◆ **MATERIAL SUPPLIED**:
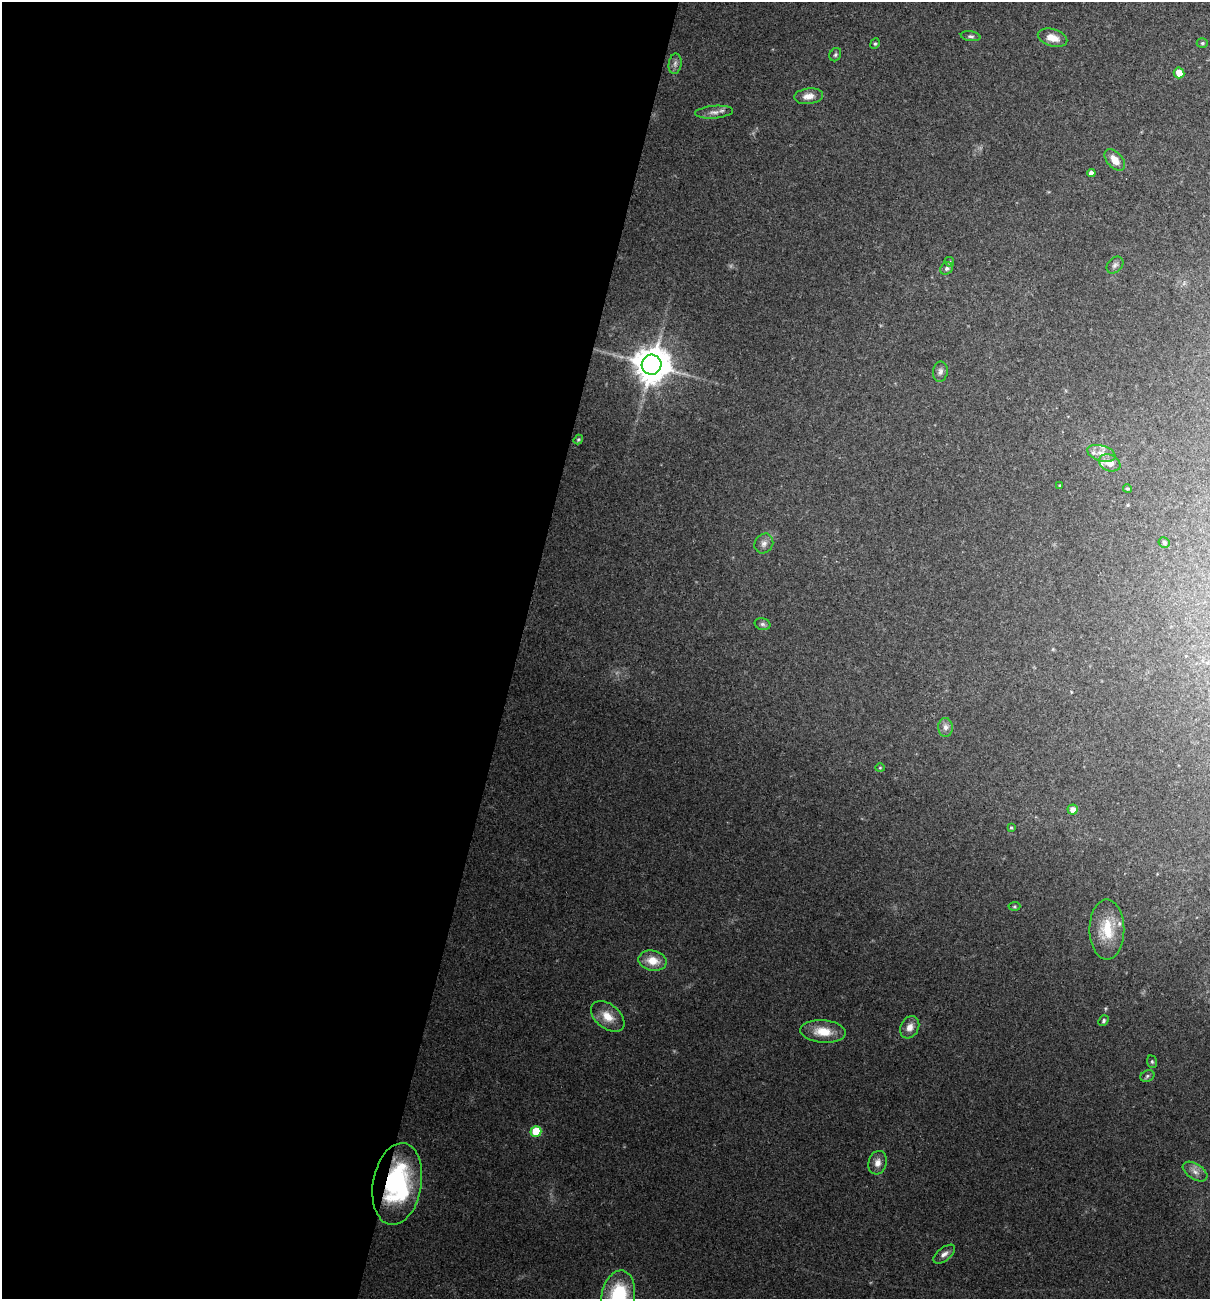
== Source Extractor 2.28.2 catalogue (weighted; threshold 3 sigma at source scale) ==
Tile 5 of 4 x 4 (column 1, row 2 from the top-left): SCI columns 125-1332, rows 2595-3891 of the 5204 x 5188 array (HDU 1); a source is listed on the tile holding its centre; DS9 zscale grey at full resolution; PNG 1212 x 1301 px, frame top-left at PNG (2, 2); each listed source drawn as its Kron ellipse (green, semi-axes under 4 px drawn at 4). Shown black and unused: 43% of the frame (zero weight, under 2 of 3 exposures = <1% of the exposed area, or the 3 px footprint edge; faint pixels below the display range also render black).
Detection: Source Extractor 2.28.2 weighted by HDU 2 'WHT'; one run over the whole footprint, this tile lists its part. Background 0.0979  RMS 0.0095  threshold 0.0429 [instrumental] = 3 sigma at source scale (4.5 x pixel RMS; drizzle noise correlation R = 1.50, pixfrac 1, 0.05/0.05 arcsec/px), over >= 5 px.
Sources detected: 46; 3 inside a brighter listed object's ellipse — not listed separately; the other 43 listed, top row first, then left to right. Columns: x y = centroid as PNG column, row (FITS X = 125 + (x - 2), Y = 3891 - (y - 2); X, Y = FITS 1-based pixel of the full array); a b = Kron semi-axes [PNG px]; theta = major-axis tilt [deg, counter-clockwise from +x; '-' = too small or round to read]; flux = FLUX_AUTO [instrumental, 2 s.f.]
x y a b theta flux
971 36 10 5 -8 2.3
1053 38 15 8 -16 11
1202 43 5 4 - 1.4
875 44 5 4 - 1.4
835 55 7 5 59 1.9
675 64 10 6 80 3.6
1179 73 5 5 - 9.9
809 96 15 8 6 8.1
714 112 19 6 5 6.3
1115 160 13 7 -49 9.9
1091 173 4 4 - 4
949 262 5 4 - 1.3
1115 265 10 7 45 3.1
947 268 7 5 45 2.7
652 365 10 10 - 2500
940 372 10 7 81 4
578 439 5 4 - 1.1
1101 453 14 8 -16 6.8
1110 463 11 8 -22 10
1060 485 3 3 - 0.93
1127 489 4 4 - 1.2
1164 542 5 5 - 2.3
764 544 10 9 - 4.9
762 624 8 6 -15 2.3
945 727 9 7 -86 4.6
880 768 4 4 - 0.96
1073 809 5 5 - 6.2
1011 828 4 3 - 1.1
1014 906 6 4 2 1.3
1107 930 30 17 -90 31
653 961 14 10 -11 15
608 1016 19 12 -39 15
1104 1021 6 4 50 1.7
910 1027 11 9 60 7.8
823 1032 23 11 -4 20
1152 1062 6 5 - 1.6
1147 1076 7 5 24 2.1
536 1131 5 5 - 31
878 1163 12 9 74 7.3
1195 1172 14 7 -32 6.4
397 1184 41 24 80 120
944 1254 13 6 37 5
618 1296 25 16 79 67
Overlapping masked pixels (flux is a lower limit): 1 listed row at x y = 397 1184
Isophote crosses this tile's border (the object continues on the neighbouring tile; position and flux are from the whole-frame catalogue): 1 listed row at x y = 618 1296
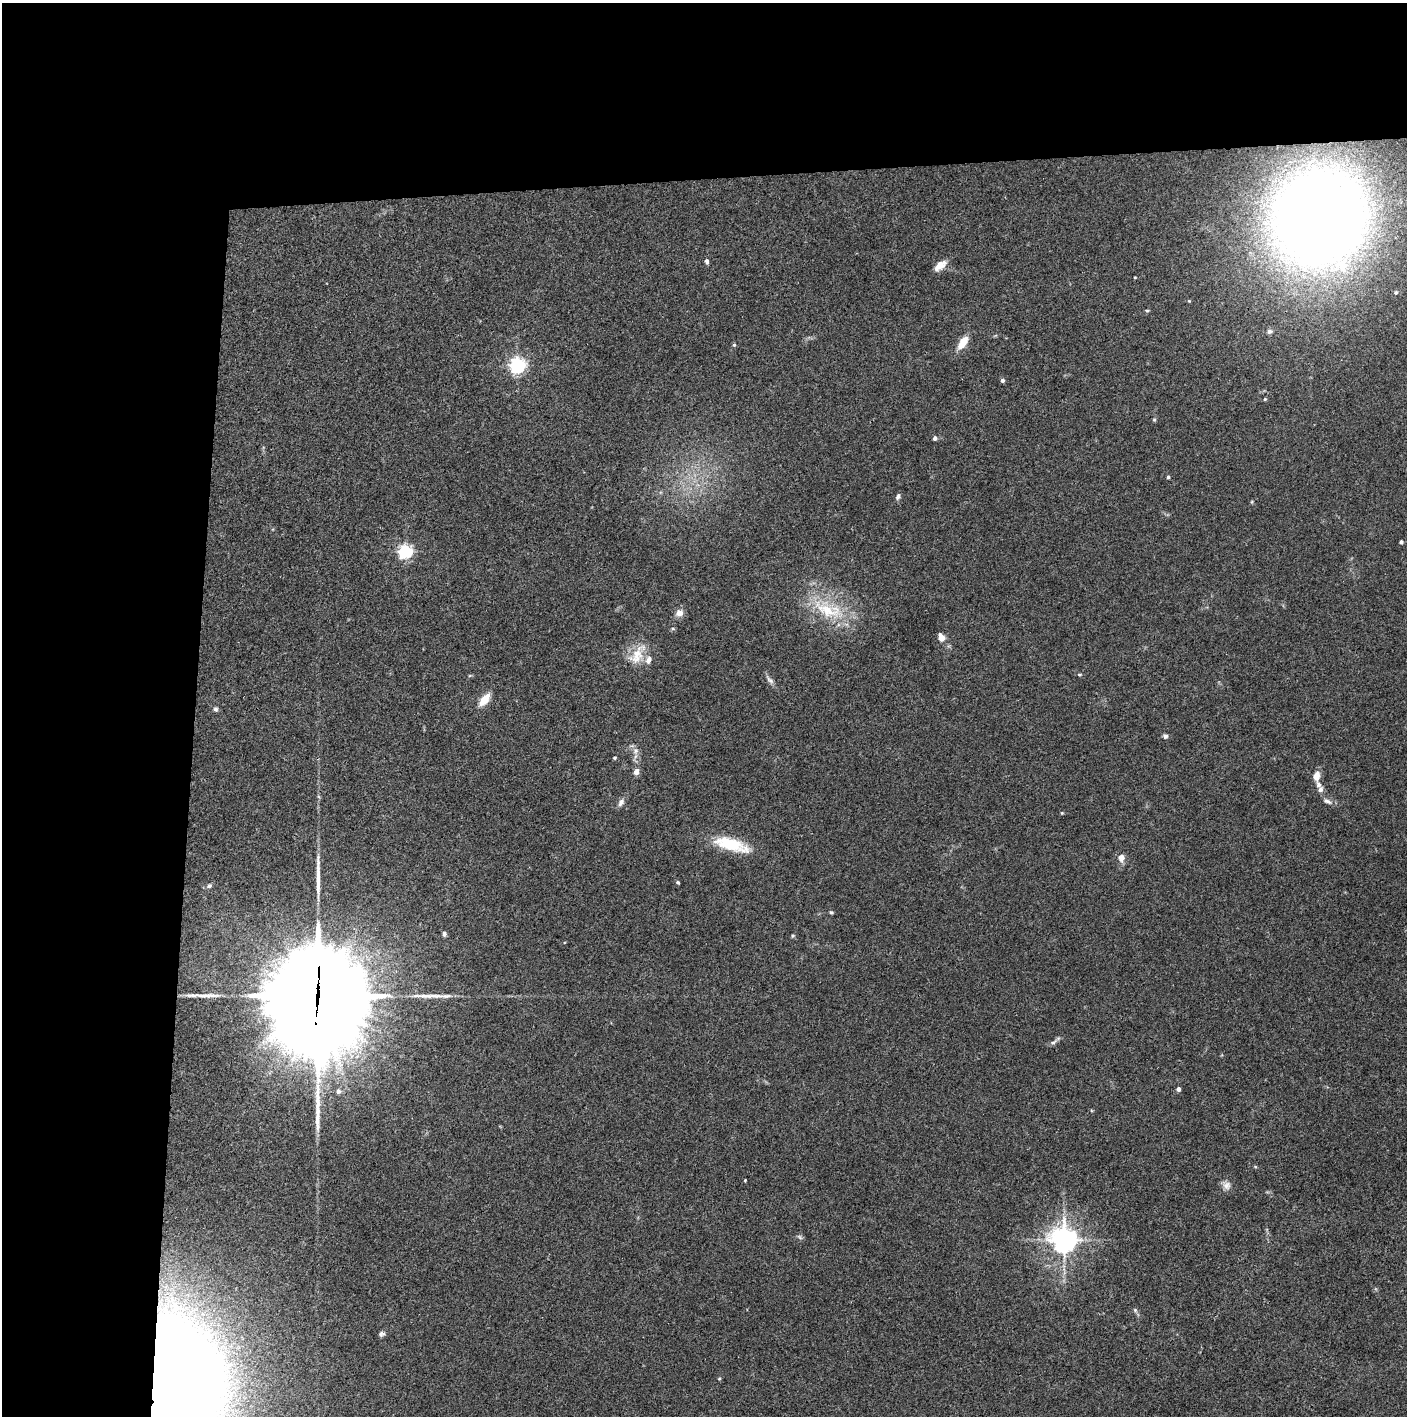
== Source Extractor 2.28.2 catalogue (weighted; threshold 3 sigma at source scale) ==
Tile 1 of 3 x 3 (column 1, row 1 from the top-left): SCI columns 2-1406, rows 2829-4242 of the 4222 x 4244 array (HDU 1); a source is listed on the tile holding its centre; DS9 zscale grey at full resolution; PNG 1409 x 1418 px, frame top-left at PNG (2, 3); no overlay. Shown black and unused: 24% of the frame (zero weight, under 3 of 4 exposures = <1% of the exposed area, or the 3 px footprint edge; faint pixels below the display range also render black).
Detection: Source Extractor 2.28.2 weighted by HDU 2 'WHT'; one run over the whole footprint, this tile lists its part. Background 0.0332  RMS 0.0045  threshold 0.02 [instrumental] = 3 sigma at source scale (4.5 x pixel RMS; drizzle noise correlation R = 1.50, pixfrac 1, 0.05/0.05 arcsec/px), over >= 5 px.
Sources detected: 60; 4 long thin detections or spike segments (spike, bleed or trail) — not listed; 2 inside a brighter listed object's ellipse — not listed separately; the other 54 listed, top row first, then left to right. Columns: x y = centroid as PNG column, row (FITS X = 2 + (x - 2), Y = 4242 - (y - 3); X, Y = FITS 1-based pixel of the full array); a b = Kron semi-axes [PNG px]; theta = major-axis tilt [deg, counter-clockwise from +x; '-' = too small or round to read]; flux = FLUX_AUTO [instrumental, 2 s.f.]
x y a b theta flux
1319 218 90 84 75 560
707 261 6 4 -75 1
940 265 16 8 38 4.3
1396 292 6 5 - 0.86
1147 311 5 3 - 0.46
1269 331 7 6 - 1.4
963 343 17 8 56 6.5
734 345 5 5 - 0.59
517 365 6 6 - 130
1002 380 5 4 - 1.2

◆ **BRIEF**:
Rewrite the records from the start through the line containing "part. Background 0.0979", swapping "catalogue" for "catalog" and changing nothing else. Leave out the pictures.

◆ **OUTPUT FOR THIS TASK**:
== Source Extractor 2.28.2 catalog (weighted; threshold 3 sigma at source scale) ==
Tile 5 of 4 x 4 (column 1, row 2 from the top-left): SCI columns 125-1332, rows 2595-3891 of the 5204 x 5188 array (HDU 1); a source is listed on the tile holding its centre; DS9 zscale grey at full resolution; PNG 1212 x 1301 px, frame top-left at PNG (2, 2); each listed source drawn as its Kron ellipse (green, semi-axes under 4 px drawn at 4). Shown black and unused: 43% of the frame (zero weight, under 2 of 3 exposures = <1% of the exposed area, or the 3 px footprint edge; faint pixels below the display range also render black).
Detection: Source Extractor 2.28.2 weighted by HDU 2 'WHT'; one run over the whole footprint, this tile lists its part. Background 0.0979  RMS 0.0095  threshold 0.0429 [instrumental] = 3 sigma at source scale (4.5 x pixel RMS; drizzle noise correlation R = 1.50, pixfrac 1, 0.05/0.05 arcsec/px), over >= 5 px.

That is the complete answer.